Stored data
########################################

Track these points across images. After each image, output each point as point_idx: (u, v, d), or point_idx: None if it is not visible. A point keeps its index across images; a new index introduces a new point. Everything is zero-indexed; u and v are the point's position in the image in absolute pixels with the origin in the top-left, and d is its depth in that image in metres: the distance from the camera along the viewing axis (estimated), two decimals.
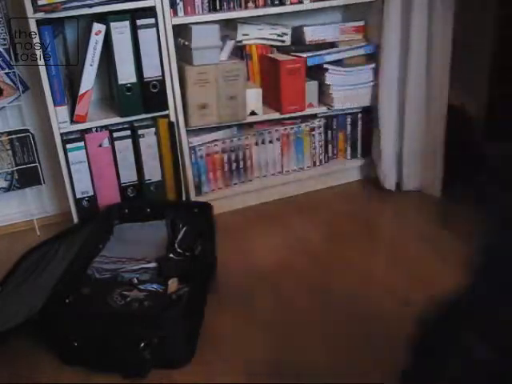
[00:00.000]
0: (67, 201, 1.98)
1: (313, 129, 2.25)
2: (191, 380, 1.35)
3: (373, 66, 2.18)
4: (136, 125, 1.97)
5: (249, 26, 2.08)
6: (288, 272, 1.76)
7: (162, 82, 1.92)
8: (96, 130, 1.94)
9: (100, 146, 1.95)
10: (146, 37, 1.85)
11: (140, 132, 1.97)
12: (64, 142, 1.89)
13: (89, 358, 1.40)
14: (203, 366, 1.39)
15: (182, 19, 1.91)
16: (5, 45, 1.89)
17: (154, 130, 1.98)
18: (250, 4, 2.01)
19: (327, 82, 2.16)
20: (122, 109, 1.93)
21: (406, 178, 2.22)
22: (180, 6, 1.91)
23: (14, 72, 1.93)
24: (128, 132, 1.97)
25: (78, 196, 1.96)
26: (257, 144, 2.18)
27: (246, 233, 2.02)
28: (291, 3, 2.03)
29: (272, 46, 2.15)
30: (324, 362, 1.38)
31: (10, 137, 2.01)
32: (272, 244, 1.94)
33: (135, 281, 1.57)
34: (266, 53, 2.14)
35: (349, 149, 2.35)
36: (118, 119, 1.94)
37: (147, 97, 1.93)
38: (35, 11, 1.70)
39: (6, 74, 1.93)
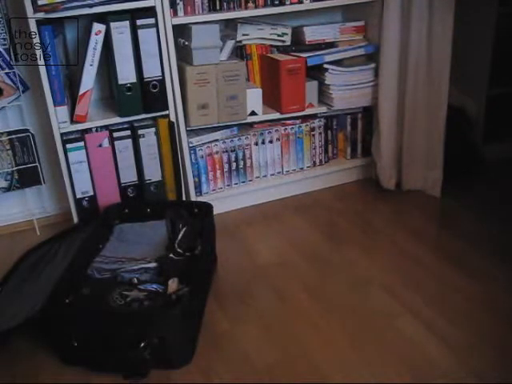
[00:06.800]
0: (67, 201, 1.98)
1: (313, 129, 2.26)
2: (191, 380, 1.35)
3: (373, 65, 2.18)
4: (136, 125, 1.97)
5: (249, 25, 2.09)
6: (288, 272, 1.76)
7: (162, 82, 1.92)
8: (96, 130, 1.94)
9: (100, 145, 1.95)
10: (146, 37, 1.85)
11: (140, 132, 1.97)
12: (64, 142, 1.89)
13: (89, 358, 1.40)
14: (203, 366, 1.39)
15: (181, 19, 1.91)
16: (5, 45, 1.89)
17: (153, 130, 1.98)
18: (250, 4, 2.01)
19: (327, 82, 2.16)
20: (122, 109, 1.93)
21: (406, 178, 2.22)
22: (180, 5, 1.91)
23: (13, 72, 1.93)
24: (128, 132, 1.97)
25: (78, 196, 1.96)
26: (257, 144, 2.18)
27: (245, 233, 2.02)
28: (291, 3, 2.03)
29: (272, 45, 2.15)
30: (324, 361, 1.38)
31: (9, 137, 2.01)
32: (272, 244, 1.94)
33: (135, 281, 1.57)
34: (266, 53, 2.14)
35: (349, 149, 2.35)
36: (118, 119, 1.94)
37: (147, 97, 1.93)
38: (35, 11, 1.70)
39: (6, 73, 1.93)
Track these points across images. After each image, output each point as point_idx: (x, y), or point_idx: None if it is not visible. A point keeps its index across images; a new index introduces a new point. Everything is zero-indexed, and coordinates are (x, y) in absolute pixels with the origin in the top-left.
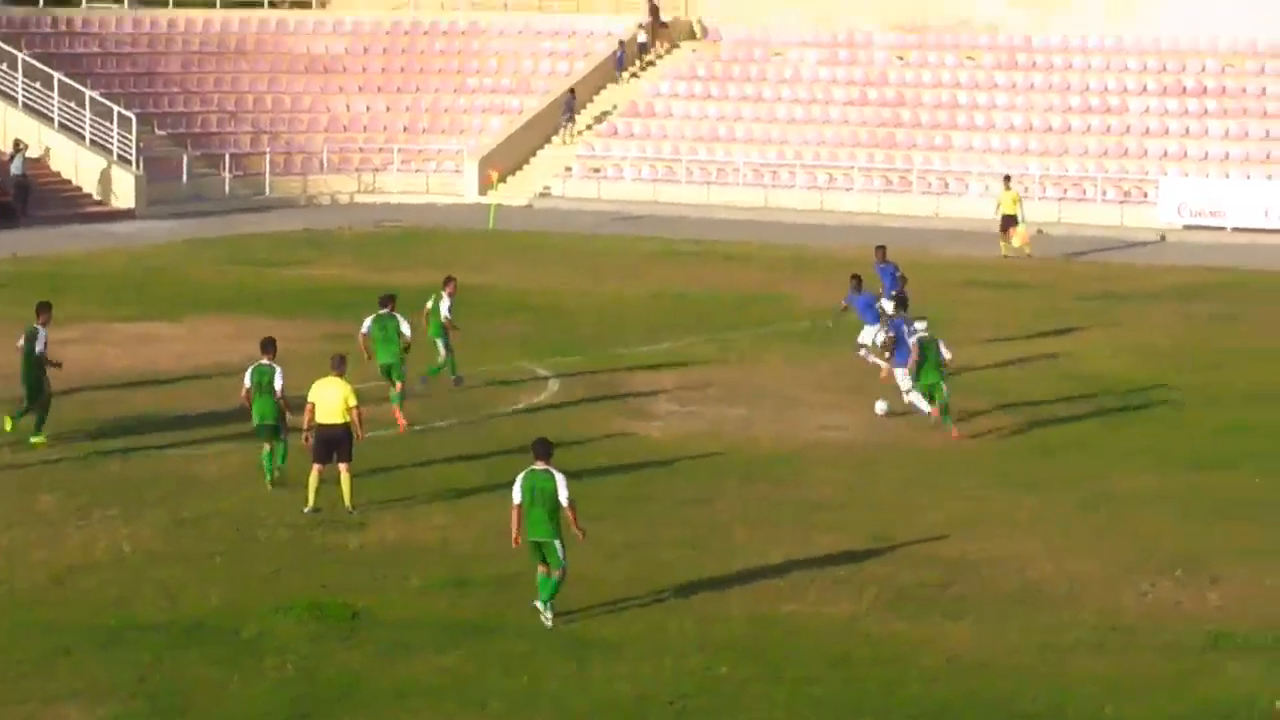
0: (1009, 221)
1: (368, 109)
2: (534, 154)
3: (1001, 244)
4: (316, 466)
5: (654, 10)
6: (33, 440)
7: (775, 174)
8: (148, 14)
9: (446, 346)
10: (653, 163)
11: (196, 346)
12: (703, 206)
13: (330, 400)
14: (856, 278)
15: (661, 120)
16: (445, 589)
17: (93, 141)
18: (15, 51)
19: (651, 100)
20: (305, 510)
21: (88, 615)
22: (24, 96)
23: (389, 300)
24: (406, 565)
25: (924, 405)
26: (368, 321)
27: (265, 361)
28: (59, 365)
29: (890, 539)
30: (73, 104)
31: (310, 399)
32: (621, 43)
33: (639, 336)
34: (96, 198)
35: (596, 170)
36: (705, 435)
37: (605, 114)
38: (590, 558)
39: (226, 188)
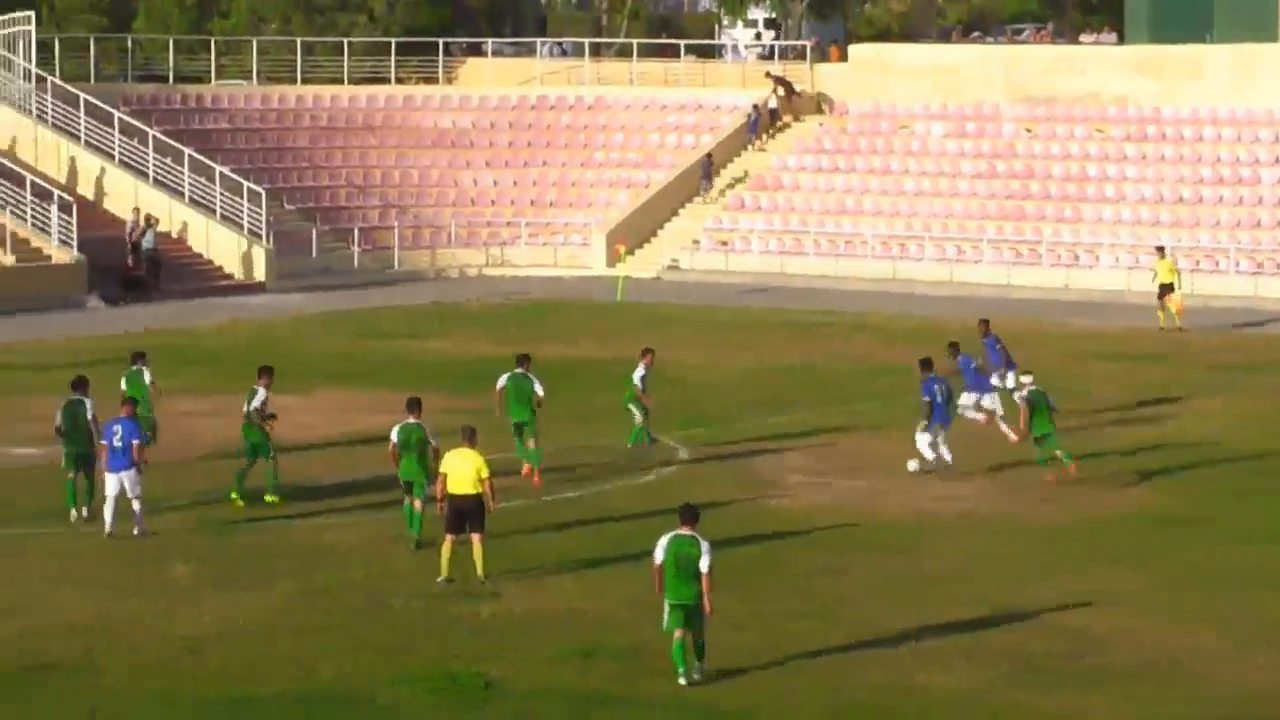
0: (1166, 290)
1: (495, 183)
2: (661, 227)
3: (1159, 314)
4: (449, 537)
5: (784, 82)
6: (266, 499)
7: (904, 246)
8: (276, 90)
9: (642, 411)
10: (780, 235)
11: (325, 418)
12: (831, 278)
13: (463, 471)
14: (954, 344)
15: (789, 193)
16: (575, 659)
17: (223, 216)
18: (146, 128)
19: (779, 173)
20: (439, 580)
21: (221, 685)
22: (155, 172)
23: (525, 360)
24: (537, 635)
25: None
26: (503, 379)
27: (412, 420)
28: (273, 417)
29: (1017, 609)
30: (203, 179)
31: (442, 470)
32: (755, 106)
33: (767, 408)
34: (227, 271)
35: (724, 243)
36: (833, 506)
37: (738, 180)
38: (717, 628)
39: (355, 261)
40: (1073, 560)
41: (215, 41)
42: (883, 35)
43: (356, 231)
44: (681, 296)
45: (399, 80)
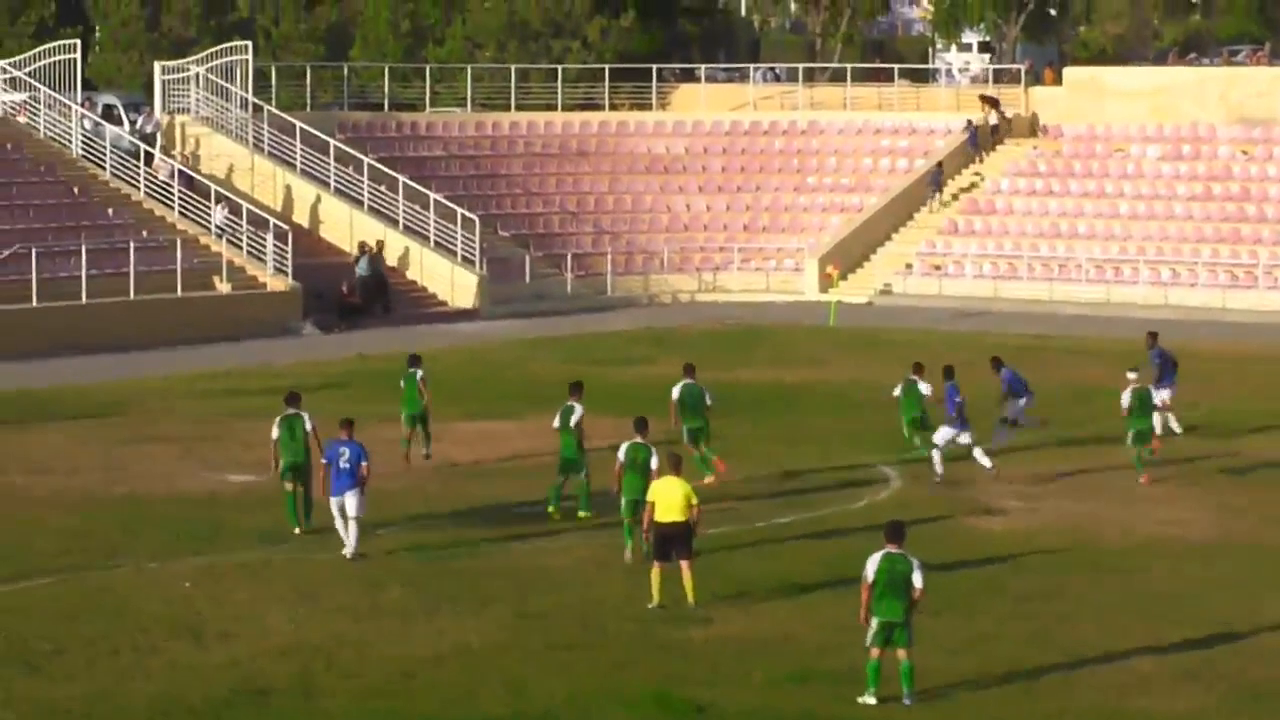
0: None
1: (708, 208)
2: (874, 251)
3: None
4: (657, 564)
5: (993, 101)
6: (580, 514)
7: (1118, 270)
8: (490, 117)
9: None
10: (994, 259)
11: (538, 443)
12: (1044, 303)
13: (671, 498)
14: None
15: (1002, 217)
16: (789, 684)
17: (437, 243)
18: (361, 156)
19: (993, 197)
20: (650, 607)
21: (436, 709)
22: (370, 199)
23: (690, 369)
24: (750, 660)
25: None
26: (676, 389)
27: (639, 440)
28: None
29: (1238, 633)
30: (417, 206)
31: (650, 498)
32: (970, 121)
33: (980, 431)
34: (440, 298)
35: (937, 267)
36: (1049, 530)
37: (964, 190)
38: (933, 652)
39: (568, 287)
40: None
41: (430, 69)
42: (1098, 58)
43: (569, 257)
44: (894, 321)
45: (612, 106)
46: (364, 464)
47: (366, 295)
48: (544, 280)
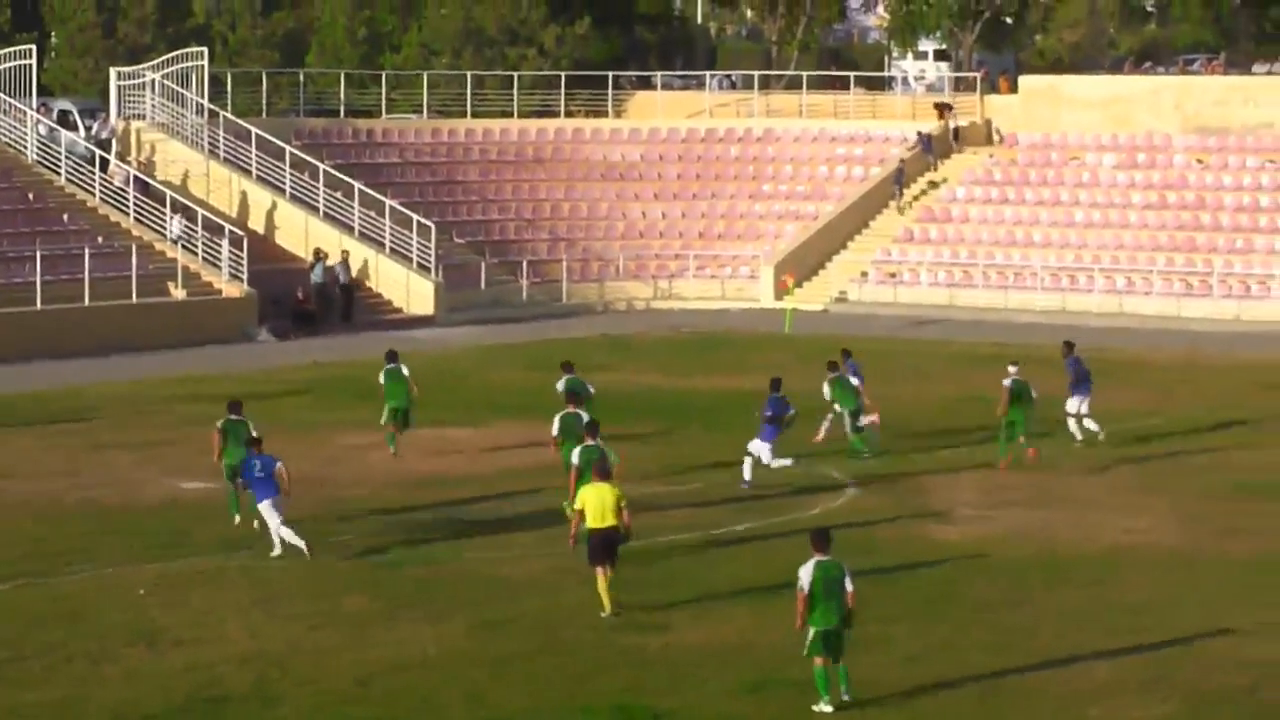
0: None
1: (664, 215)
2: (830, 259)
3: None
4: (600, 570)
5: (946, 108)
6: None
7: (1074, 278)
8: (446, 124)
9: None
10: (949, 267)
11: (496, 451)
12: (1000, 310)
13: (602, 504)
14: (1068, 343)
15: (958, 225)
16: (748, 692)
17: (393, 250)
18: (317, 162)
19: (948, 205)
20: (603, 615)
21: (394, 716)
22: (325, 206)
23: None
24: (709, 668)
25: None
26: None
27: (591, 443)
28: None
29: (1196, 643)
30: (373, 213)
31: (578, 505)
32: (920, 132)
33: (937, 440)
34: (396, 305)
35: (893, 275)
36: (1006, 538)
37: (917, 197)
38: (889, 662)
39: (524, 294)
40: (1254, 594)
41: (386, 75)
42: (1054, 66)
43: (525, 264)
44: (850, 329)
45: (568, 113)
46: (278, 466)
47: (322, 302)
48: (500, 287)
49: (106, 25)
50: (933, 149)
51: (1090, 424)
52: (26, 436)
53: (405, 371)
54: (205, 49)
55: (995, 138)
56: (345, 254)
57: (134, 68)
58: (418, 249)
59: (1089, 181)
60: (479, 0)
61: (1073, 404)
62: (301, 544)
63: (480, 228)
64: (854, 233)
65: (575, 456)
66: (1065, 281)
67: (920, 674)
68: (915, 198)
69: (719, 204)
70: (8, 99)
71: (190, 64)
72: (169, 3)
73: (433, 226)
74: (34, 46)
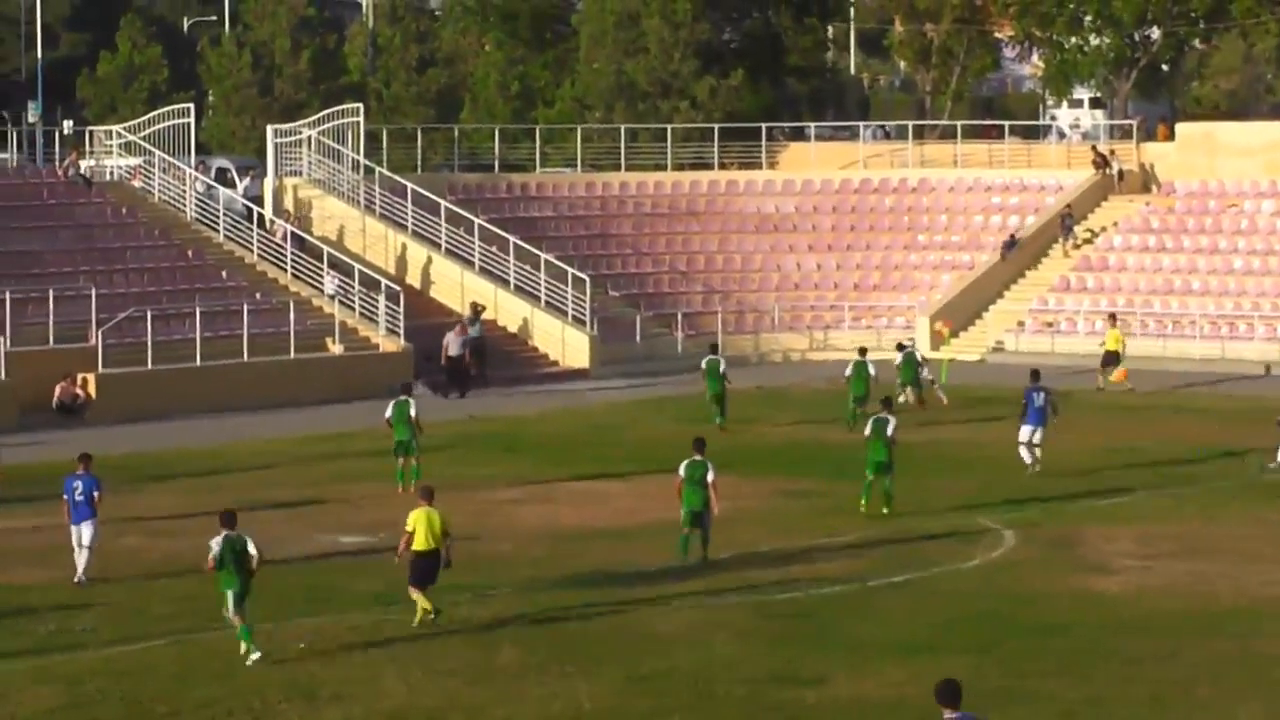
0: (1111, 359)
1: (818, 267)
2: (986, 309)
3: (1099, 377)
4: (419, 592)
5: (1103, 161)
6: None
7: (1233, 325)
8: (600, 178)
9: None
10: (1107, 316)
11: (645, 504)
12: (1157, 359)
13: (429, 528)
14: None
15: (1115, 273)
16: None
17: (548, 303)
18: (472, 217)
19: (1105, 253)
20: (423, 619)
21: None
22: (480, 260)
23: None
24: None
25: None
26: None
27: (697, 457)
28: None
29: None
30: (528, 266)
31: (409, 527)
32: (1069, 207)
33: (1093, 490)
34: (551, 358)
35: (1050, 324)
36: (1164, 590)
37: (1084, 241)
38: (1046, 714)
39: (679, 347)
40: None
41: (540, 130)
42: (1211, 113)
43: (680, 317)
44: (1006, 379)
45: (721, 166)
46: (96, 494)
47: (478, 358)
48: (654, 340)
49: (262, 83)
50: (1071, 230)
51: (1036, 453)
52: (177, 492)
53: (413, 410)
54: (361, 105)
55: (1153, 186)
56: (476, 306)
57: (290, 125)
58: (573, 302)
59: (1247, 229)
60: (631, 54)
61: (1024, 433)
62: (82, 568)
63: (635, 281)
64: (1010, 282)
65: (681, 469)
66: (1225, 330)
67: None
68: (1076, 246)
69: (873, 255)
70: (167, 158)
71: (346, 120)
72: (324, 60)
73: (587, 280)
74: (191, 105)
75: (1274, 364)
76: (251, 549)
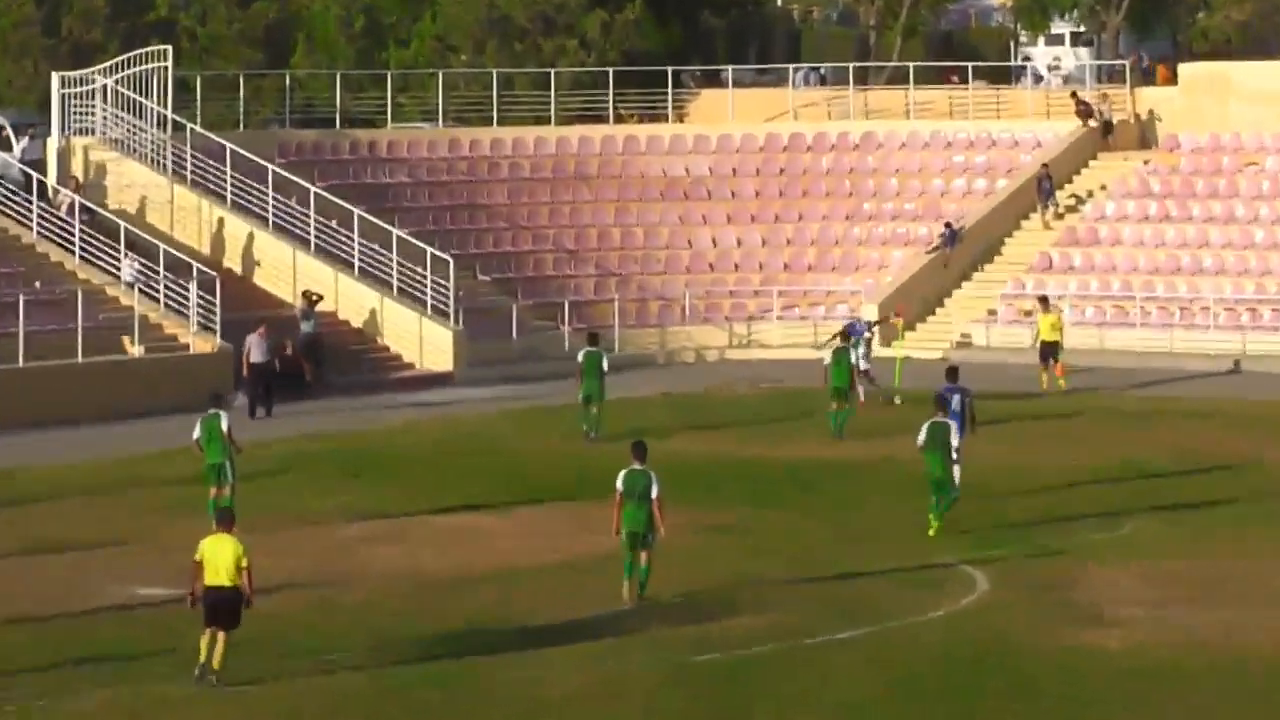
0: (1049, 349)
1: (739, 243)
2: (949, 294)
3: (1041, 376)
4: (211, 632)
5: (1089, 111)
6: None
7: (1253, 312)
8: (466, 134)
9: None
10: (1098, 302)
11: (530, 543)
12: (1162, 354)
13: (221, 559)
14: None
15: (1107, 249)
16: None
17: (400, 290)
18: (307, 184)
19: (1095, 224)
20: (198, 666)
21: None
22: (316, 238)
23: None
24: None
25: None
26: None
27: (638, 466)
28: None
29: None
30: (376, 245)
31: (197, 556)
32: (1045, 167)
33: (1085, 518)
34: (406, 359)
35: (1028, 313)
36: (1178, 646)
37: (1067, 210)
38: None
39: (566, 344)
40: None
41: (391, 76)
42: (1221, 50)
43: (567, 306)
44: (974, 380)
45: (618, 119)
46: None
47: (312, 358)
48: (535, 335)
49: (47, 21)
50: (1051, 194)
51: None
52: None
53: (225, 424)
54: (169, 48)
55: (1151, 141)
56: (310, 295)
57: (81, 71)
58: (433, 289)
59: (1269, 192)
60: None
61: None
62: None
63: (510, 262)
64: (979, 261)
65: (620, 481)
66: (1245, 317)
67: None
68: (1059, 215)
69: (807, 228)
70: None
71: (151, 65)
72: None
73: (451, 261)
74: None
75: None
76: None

########################################

> _REQUIRED ACTION_
Count of lines with "pixels": please work it out for the entries above and give the number by itself.

> _PROBLEM SOLUTION_
2